◆ Instructions to follow
Substitute "vernacular name" for "common name" throughout the rows, starting with the first line and going on through the line with "scientific name: Origanum vulgare". Give back only those lines, with everything else unchanged.

==== Source records ====

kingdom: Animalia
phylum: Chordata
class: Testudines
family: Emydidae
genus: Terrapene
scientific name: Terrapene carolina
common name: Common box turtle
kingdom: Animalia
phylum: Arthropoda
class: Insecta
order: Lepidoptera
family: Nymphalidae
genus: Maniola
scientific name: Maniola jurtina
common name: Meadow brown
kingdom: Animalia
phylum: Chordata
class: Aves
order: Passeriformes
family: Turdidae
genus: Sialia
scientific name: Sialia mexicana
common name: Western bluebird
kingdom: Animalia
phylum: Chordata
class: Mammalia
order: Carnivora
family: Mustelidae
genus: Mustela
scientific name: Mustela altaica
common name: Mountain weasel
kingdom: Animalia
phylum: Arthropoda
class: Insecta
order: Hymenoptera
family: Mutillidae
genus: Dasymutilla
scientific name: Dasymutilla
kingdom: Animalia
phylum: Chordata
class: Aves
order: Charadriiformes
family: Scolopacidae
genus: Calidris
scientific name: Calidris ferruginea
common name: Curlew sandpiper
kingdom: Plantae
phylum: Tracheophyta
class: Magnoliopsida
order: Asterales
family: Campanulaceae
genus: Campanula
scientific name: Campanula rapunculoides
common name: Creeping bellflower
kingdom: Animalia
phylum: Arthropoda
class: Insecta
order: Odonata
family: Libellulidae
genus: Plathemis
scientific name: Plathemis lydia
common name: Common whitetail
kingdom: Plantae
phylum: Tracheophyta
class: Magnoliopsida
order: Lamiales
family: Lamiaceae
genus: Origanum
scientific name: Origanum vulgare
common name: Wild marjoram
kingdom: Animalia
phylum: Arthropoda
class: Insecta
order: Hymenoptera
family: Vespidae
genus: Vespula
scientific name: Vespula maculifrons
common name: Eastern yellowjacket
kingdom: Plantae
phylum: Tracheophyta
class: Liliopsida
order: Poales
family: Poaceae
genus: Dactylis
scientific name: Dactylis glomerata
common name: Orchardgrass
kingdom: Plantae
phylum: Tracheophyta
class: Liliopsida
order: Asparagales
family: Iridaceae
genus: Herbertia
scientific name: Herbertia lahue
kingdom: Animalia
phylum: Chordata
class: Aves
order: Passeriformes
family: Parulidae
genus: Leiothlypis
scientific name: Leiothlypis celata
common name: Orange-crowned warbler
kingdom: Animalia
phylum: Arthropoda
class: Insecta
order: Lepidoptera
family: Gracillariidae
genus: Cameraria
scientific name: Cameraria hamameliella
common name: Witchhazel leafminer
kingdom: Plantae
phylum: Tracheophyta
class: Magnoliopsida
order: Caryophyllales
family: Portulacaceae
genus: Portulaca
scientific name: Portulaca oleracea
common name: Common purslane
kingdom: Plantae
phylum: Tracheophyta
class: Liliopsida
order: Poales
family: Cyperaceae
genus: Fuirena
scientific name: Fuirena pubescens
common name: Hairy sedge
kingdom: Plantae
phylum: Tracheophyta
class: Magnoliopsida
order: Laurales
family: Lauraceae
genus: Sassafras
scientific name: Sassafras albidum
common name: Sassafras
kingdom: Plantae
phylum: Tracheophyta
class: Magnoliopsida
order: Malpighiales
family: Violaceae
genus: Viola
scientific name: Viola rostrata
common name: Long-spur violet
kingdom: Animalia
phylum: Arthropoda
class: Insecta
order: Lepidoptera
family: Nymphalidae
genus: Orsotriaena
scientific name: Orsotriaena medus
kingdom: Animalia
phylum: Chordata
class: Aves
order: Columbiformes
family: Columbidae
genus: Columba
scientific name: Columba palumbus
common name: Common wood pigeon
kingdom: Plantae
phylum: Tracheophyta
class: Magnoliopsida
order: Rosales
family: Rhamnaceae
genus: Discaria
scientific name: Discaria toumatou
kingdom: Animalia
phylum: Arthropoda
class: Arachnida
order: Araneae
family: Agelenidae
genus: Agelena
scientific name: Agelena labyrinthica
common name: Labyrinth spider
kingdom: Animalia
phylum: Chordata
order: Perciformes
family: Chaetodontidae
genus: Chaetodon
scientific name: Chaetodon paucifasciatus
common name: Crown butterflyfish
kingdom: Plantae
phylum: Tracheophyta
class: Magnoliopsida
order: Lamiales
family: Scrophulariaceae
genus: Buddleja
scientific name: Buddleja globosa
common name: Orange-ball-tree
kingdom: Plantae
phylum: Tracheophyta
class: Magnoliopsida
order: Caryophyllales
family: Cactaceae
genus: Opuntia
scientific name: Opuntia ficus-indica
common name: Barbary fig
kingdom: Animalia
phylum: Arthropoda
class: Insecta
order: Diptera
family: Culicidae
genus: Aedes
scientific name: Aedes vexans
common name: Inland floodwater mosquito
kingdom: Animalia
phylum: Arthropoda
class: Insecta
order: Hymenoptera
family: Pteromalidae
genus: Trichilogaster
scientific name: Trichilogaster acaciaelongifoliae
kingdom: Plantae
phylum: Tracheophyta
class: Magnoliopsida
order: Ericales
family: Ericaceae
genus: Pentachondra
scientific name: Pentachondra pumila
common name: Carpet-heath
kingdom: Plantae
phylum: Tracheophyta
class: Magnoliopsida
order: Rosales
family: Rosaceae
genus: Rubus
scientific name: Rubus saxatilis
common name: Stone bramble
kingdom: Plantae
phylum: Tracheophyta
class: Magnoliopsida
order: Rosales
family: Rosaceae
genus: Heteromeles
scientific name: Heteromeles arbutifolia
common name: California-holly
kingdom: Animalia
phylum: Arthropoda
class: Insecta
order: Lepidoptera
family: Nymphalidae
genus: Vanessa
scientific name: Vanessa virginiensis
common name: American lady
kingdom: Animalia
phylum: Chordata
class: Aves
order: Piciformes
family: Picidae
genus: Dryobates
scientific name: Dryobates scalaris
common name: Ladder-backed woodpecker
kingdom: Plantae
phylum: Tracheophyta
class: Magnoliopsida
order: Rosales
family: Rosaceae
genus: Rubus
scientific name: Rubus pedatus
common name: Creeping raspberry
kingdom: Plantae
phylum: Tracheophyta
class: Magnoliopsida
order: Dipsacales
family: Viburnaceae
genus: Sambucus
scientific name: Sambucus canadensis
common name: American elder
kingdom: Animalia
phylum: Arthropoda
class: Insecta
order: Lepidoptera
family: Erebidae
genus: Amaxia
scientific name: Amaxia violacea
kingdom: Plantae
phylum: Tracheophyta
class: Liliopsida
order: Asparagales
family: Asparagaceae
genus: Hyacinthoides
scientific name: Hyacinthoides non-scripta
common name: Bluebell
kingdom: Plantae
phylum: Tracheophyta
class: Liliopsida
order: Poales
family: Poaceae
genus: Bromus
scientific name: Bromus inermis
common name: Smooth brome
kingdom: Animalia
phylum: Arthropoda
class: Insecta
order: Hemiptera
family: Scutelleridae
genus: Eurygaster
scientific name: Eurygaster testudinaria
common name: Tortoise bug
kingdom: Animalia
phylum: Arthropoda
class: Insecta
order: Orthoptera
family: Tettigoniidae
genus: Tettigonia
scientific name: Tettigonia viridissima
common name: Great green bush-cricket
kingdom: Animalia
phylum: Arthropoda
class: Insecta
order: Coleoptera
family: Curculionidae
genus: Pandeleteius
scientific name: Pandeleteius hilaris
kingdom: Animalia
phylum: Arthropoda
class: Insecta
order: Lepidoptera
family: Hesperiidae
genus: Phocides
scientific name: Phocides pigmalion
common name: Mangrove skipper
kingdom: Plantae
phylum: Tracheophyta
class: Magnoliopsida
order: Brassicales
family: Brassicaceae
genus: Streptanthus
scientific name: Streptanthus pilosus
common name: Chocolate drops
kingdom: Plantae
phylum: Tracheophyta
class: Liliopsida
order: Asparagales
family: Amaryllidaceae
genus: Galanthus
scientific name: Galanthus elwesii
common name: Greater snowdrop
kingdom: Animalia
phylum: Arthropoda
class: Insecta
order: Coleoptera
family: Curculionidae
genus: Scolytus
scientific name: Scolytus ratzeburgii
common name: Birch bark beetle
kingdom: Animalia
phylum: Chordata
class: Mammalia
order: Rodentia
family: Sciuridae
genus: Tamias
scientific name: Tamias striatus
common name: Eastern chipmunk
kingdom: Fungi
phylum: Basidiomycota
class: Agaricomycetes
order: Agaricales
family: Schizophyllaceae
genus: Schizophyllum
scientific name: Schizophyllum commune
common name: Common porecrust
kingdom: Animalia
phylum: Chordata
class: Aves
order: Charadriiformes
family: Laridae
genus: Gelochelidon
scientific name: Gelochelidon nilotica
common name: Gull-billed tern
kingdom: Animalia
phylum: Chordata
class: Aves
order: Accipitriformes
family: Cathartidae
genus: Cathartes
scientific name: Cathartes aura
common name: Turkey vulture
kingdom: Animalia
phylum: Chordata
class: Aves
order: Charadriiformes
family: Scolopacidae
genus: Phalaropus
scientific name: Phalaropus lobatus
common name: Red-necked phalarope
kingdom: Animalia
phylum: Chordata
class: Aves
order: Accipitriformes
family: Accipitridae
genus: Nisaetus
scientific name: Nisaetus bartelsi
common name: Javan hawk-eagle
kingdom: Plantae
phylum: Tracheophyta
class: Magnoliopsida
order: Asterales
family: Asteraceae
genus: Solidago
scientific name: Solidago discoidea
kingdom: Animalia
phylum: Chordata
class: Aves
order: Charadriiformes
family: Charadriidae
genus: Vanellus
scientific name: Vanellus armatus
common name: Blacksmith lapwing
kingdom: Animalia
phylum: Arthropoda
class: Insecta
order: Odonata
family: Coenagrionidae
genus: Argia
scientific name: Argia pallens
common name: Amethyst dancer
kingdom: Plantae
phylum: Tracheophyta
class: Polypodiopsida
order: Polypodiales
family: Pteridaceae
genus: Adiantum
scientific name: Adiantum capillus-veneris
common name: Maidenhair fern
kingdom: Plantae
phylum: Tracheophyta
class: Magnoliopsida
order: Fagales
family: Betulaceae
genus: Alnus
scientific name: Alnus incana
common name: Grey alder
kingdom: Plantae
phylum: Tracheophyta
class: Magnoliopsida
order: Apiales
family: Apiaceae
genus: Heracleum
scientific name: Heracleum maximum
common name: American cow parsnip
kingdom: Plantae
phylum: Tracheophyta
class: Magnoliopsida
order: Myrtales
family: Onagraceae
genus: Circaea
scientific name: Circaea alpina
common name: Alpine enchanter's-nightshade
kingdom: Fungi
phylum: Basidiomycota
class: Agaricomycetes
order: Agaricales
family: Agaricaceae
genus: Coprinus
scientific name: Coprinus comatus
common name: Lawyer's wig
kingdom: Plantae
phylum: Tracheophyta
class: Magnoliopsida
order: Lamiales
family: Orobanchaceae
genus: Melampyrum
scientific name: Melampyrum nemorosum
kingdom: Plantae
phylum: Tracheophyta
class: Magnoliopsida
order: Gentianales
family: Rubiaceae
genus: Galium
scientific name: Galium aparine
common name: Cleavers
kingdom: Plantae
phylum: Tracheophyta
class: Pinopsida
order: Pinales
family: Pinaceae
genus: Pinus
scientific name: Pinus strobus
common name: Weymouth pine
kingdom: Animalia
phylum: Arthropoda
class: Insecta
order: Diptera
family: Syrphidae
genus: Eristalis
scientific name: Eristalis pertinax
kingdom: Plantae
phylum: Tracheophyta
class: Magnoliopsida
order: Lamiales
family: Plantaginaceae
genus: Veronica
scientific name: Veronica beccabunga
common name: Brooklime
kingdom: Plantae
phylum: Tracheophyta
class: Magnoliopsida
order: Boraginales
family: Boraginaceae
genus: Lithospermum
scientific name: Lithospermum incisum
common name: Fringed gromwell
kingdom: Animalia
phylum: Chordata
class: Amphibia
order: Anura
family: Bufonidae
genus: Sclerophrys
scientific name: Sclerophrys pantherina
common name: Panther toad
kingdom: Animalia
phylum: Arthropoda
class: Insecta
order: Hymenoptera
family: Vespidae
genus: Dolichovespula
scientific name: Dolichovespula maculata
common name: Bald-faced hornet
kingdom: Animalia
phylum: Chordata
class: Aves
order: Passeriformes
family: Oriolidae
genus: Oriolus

====

◆ Output
kingdom: Animalia
phylum: Chordata
class: Testudines
family: Emydidae
genus: Terrapene
scientific name: Terrapene carolina
vernacular name: Common box turtle
kingdom: Animalia
phylum: Arthropoda
class: Insecta
order: Lepidoptera
family: Nymphalidae
genus: Maniola
scientific name: Maniola jurtina
vernacular name: Meadow brown
kingdom: Animalia
phylum: Chordata
class: Aves
order: Passeriformes
family: Turdidae
genus: Sialia
scientific name: Sialia mexicana
vernacular name: Western bluebird
kingdom: Animalia
phylum: Chordata
class: Mammalia
order: Carnivora
family: Mustelidae
genus: Mustela
scientific name: Mustela altaica
vernacular name: Mountain weasel
kingdom: Animalia
phylum: Arthropoda
class: Insecta
order: Hymenoptera
family: Mutillidae
genus: Dasymutilla
scientific name: Dasymutilla
kingdom: Animalia
phylum: Chordata
class: Aves
order: Charadriiformes
family: Scolopacidae
genus: Calidris
scientific name: Calidris ferruginea
vernacular name: Curlew sandpiper
kingdom: Plantae
phylum: Tracheophyta
class: Magnoliopsida
order: Asterales
family: Campanulaceae
genus: Campanula
scientific name: Campanula rapunculoides
vernacular name: Creeping bellflower
kingdom: Animalia
phylum: Arthropoda
class: Insecta
order: Odonata
family: Libellulidae
genus: Plathemis
scientific name: Plathemis lydia
vernacular name: Common whitetail
kingdom: Plantae
phylum: Tracheophyta
class: Magnoliopsida
order: Lamiales
family: Lamiaceae
genus: Origanum
scientific name: Origanum vulgare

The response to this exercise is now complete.